More western women could also join in encouraging their governments to forgive the debts owed by developing countries. Servicing the debt is not a burden on the wealthy, but on the poorest of the poor. Repaying national debt is robbing programs for education and basic healthcare, which are being cut back.

It would also be very helpful for western women to advocate for more foreign direct investment, rather than humanitarian aid. The humanitarian aid model hasn’t worked. It hasn’t changed the basic system that keeps creating new generations of impoverished people. In other words, rather than “sending those children a dime,” what we really need is investment in their villages—in schools, teachers, clean water, healthcare, and so on. What will help is a robust investment in economic opportunities for Africans in Africa, or for Asians in Asia. This will create more jobs, more income, and raise living standards more effectively than aid.

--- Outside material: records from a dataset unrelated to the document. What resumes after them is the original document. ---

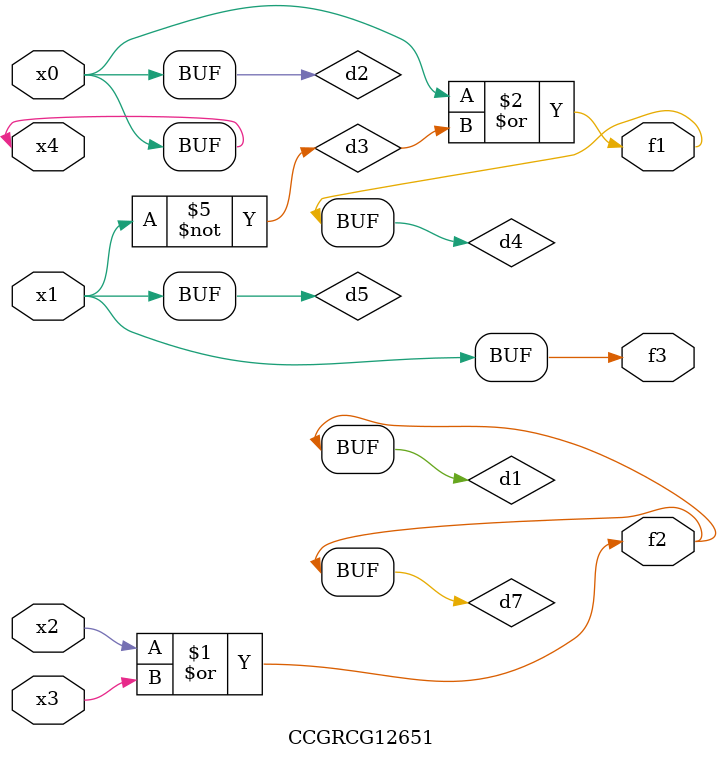
<source format=v>
module CCGRCG12651(
	input x0, x1, x2, x3, x4,
	output f1, f2, f3
);

	wire d1, d2, d3, d4, d5, d6, d7;

	or (d1, x2, x3);
	buf (d2, x0, x4);
	not (d3, x1);
	or (d4, d2, d3);
	not (d5, d3);
	nand (d6, d1, d3);
	or (d7, d1);
	assign f1 = d4;
	assign f2 = d7;
	assign f3 = d5;
endmodule

</source>
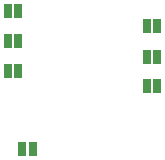
<source format=gtp>
G04 MADE WITH FRITZING*
G04 WWW.FRITZING.ORG*
G04 DOUBLE SIDED*
G04 HOLES PLATED*
G04 CONTOUR ON CENTER OF CONTOUR VECTOR*
%ASAXBY*%
%FSLAX23Y23*%
%MOIN*%
%OFA0B0*%
%SFA1.0B1.0*%
%ADD10R,0.025000X0.050000*%
%LNPASTEMASK1*%
G90*
G70*
G54D10*
X708Y566D03*
X740Y566D03*
X708Y463D03*
X740Y463D03*
X708Y365D03*
X740Y365D03*
X277Y416D03*
X242Y416D03*
X277Y514D03*
X242Y514D03*
X277Y615D03*
X242Y615D03*
X291Y156D03*
X327Y156D03*
G04 End of PasteMask1*
M02*
</source>
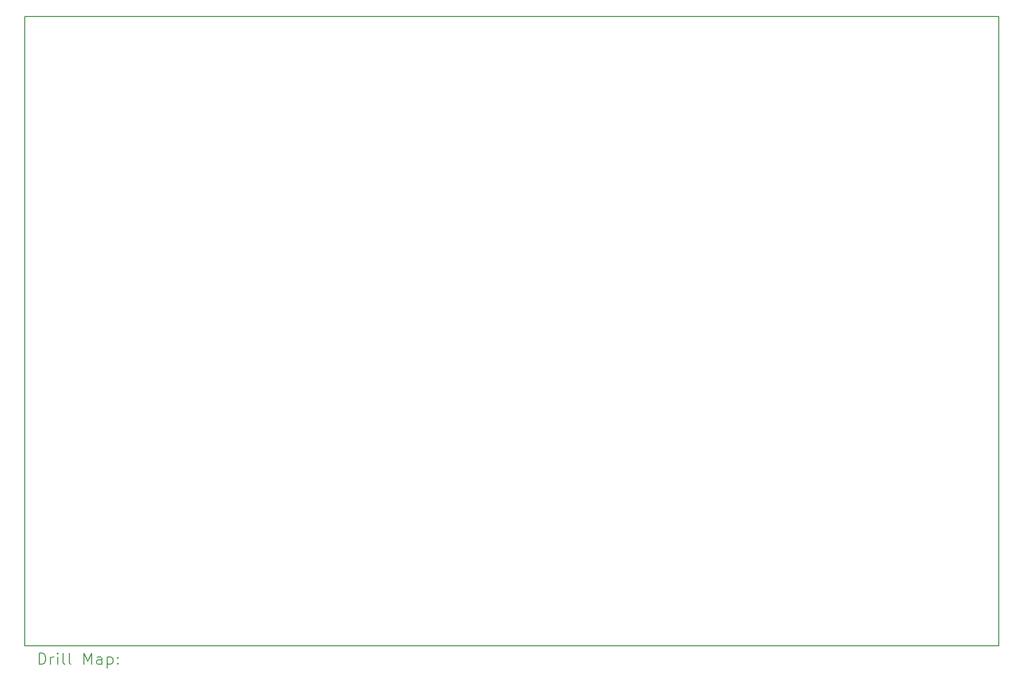
<source format=gbr>
%TF.GenerationSoftware,KiCad,Pcbnew,(6.0.8-1)-1*%
%TF.CreationDate,2022-11-17T19:15:35-05:00*%
%TF.ProjectId,HermEIS,4865726d-4549-4532-9e6b-696361645f70,rev?*%
%TF.SameCoordinates,Original*%
%TF.FileFunction,Drillmap*%
%TF.FilePolarity,Positive*%
%FSLAX45Y45*%
G04 Gerber Fmt 4.5, Leading zero omitted, Abs format (unit mm)*
G04 Created by KiCad (PCBNEW (6.0.8-1)-1) date 2022-11-17 19:15:35*
%MOMM*%
%LPD*%
G01*
G04 APERTURE LIST*
%ADD10C,0.200000*%
G04 APERTURE END LIST*
D10*
X2727000Y-2395500D02*
X19727000Y-2395500D01*
X19727000Y-2395500D02*
X19727000Y-13395500D01*
X19727000Y-13395500D02*
X2727000Y-13395500D01*
X2727000Y-13395500D02*
X2727000Y-2395500D01*
X2974619Y-13715976D02*
X2974619Y-13515976D01*
X3022238Y-13515976D01*
X3050809Y-13525500D01*
X3069857Y-13544548D01*
X3079381Y-13563595D01*
X3088905Y-13601690D01*
X3088905Y-13630262D01*
X3079381Y-13668357D01*
X3069857Y-13687405D01*
X3050809Y-13706452D01*
X3022238Y-13715976D01*
X2974619Y-13715976D01*
X3174619Y-13715976D02*
X3174619Y-13582643D01*
X3174619Y-13620738D02*
X3184143Y-13601690D01*
X3193667Y-13592167D01*
X3212714Y-13582643D01*
X3231762Y-13582643D01*
X3298428Y-13715976D02*
X3298428Y-13582643D01*
X3298428Y-13515976D02*
X3288905Y-13525500D01*
X3298428Y-13535024D01*
X3307952Y-13525500D01*
X3298428Y-13515976D01*
X3298428Y-13535024D01*
X3422238Y-13715976D02*
X3403190Y-13706452D01*
X3393667Y-13687405D01*
X3393667Y-13515976D01*
X3527000Y-13715976D02*
X3507952Y-13706452D01*
X3498428Y-13687405D01*
X3498428Y-13515976D01*
X3755571Y-13715976D02*
X3755571Y-13515976D01*
X3822238Y-13658833D01*
X3888905Y-13515976D01*
X3888905Y-13715976D01*
X4069857Y-13715976D02*
X4069857Y-13611214D01*
X4060333Y-13592167D01*
X4041286Y-13582643D01*
X4003190Y-13582643D01*
X3984143Y-13592167D01*
X4069857Y-13706452D02*
X4050809Y-13715976D01*
X4003190Y-13715976D01*
X3984143Y-13706452D01*
X3974619Y-13687405D01*
X3974619Y-13668357D01*
X3984143Y-13649309D01*
X4003190Y-13639786D01*
X4050809Y-13639786D01*
X4069857Y-13630262D01*
X4165095Y-13582643D02*
X4165095Y-13782643D01*
X4165095Y-13592167D02*
X4184143Y-13582643D01*
X4222238Y-13582643D01*
X4241286Y-13592167D01*
X4250810Y-13601690D01*
X4260333Y-13620738D01*
X4260333Y-13677881D01*
X4250810Y-13696928D01*
X4241286Y-13706452D01*
X4222238Y-13715976D01*
X4184143Y-13715976D01*
X4165095Y-13706452D01*
X4346048Y-13696928D02*
X4355571Y-13706452D01*
X4346048Y-13715976D01*
X4336524Y-13706452D01*
X4346048Y-13696928D01*
X4346048Y-13715976D01*
X4346048Y-13592167D02*
X4355571Y-13601690D01*
X4346048Y-13611214D01*
X4336524Y-13601690D01*
X4346048Y-13592167D01*
X4346048Y-13611214D01*
M02*

</source>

The MOON: The theme of this issue is GRRL Rising. You yourself are an embodiment of that theme. Would you like to say anything more about elevating women and girls?

Muigai: Just to remember that when we educate a girl, we have educated a village and we have transformed a country. Let us rise, let us support each other. Our sisterhood is truly global, so let us never tire of pursuing the opportunities that are within our reach to give girls an education.